“Ma se giocano
tutto il giorno quando studiano?” obbietto al mio accompagnatore.
Mi sorride. “Loro
non studiano, imparano.”
“Cioè?”
Per tutta risposta
fa cenno a un ragazzino di fermarsi. “A cosa serve la
milza?” Chiede. “A produrre le piastrine che puliscono il sangue”.
“E il fegato?” Con
voce leggermente affannata ma ferma, guardandomi negli occhi, il ragazzino
prosegue. “È una centralina energetica, un serbatoio di glicogeno detto anche
glucosio, inoltre produce la bile che serve per la digestione, e un sacco di
altre cose…” Poi, sorridendo, torna a giocare.
“Qui da noi in
Kirghisia, i bambini crescono con la consapevolezza che il corpo umano, anche
solo come macchina biologica, è un capolavoro della natura.

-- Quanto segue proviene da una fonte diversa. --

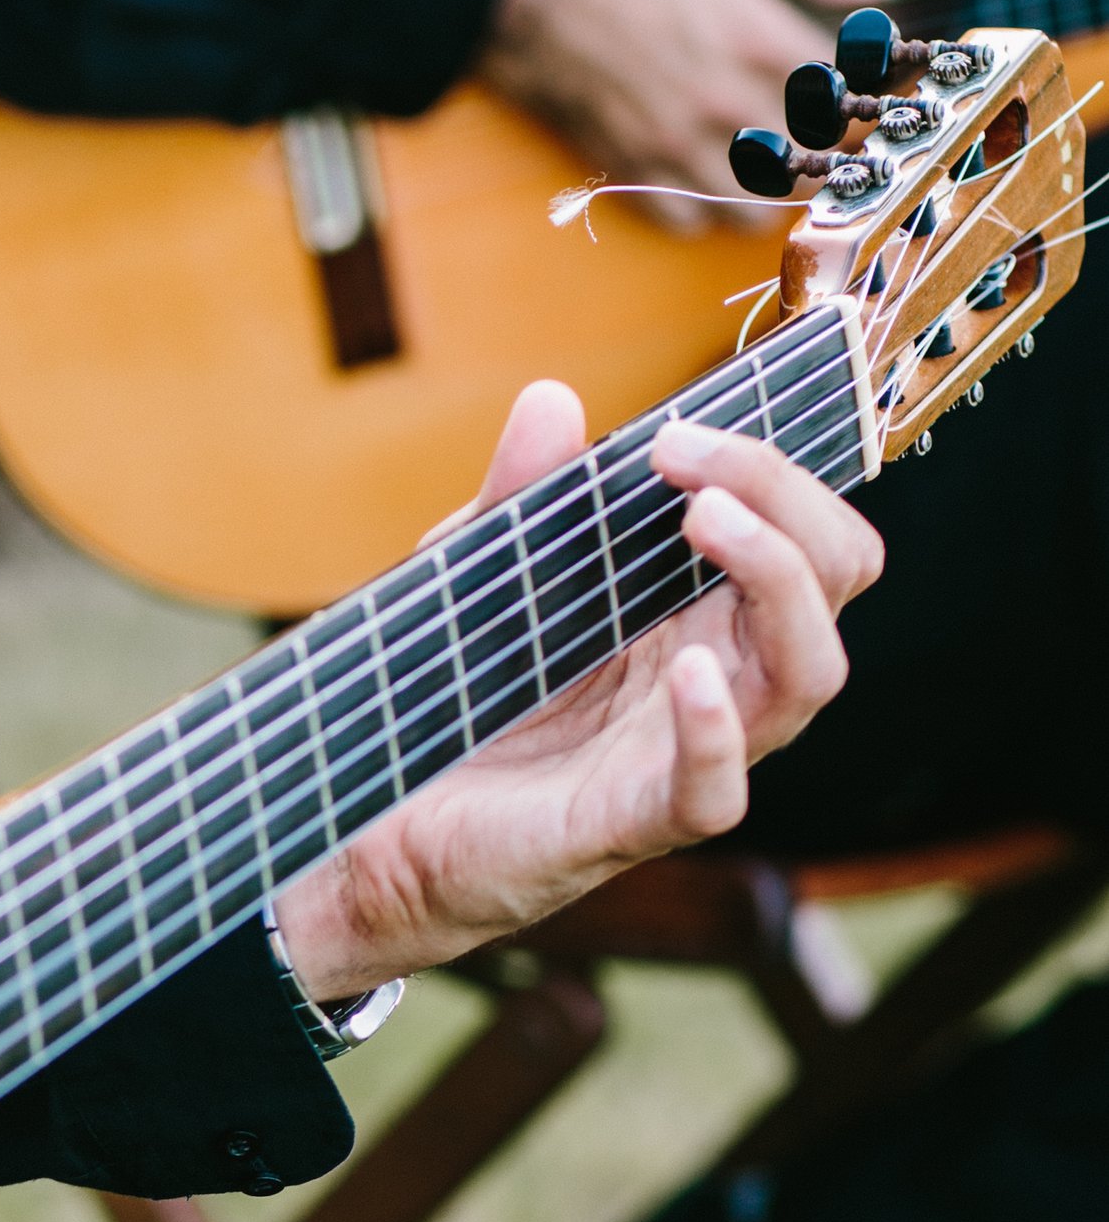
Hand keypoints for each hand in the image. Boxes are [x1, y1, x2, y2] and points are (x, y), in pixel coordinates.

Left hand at [273, 380, 882, 994]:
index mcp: (703, 610)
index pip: (808, 529)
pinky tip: (692, 676)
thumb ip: (521, 495)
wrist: (384, 823)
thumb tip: (551, 399)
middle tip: (685, 460)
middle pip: (837, 577)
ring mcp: (688, 750)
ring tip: (702, 521)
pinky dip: (714, 731)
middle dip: (786, 497)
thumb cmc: (459, 698)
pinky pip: (715, 787)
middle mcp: (721, 674)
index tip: (677, 434)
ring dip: (778, 579)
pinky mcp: (638, 821)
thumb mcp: (482, 573)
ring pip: (810, 672)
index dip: (772, 469)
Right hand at [481, 0, 897, 223]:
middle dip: (825, 155)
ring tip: (773, 170)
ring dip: (771, 194)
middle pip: (806, 162)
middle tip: (828, 140)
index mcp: (757, 37)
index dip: (864, 98)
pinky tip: (708, 179)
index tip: (869, 96)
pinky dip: (704, 209)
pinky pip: (684, 217)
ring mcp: (671, 140)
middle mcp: (721, 101)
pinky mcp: (627, 161)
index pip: (843, 95)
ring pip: (750, 205)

Lo conoscono e ne
ammirano la perfezione.
Scoprendo che il
corpo umano è un capolavoro, la persona si relaziona a se stessa con lo stesso rispetto
e cautela che si ha per un opera d’arte e di conseguenza tratterà anche i suoi
simili, chiunque essi siano, come dei capolavori”.
“Posso fermarne uno
io di questi “giocatori”?”. Chiedo avvicinandomi a una ragazzina che si sta
sistemando una scarpa. “Do you speak english?” (Parli
inglese?) Le chiedo.
“I speak five languages” (Parlo cinque
lingue ) dice graziosamente e sfugge a un gruppo di altre bambine che
evidentemente la stanno inseguendo.
“Ma
come è possibile?” Chiedo al mio amico Kirghiso.
“Ha frequentato la
Casa delle lingue, dove proiettano in dieci diverse lingue i film che piacciono
ai ragazzi di ogni età.”
Mi accompagna ai
margini del parco, spiegandomi che il meccanismo dell’imparare è permanente e più
rapido di quello collegato allo studio, che, essendo quasi sempre obbligatorio,
non penetra a fondo nella memoria conoscitiva e svanisce rapidamente con il
trascorrere del tempo.
Lo studio impone l’apprendimento
e quindi non nasce da un interesse o da un desiderio, ma da un obbligo.
Le nozioni che si
apprendono con lo studio sono simili a fiori recisi che vengono immessi nel
vaso della memoria e, pur rinnovandosi, le parole prima o poi appassiscono.
Ciò che si impara
invece, nasce dal desiderio di sapere ed è simile a un seme messo nella terra
che poco a poco cresce, fruttifica, vive e si rinnova.